→ Request: Would you please copy each line below that includes the string "Fajfer"?

→ Entries shown:

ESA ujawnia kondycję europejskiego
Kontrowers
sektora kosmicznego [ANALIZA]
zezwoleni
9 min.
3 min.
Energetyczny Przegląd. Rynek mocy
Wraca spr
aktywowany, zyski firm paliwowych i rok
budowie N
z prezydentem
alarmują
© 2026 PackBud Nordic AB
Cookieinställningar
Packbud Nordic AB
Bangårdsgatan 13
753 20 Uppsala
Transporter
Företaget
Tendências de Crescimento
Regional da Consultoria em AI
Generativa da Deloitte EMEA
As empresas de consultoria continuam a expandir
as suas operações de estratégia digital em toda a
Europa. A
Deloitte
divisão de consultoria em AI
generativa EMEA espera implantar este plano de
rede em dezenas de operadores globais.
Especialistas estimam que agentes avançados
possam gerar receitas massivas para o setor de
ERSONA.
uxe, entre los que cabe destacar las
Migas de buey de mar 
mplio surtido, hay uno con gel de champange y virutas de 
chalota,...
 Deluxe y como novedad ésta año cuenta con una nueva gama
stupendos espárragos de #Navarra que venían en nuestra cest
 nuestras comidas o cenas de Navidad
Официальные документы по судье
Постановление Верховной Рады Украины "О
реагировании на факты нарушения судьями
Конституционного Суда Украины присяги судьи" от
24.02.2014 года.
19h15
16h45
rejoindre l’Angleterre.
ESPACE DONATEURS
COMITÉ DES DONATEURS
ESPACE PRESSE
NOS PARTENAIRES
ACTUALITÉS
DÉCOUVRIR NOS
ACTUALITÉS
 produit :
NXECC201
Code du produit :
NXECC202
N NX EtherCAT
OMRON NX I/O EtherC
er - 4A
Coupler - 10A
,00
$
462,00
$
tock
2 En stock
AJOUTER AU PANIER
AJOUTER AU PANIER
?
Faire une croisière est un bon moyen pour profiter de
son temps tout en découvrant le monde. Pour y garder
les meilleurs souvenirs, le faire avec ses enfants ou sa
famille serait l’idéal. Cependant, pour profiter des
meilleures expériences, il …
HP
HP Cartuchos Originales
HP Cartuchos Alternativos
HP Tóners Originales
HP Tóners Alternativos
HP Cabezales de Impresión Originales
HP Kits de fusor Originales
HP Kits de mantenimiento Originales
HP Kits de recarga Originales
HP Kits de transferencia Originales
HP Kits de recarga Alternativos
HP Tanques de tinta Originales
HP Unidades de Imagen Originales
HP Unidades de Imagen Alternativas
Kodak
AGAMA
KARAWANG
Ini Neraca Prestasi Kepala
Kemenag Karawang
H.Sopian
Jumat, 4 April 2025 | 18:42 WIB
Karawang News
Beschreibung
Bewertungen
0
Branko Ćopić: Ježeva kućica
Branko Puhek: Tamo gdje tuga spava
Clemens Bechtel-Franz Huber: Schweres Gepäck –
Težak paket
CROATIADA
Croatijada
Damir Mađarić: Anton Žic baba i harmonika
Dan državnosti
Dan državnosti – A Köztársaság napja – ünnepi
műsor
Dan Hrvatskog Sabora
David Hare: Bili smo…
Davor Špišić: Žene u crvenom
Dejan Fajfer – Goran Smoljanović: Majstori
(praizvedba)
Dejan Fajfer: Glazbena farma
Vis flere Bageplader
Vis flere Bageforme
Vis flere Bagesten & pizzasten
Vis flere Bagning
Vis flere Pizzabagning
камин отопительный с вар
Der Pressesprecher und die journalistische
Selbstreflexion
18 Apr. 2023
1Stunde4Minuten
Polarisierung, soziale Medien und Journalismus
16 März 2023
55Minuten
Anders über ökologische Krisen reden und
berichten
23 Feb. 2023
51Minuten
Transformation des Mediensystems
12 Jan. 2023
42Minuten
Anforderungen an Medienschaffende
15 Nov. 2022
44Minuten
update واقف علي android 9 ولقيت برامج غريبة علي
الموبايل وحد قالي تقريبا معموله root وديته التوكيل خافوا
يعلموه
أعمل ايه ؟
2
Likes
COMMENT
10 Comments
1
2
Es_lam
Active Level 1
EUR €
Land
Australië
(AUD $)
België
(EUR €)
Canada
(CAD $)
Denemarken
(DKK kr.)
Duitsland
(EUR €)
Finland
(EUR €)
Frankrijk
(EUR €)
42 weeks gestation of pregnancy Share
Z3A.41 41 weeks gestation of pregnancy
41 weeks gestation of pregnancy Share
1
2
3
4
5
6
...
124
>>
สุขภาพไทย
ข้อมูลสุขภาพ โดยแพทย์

→ Response:
Dejan Fajfer – Goran Smoljanović: Majstori
Dejan Fajfer: Glazbena farma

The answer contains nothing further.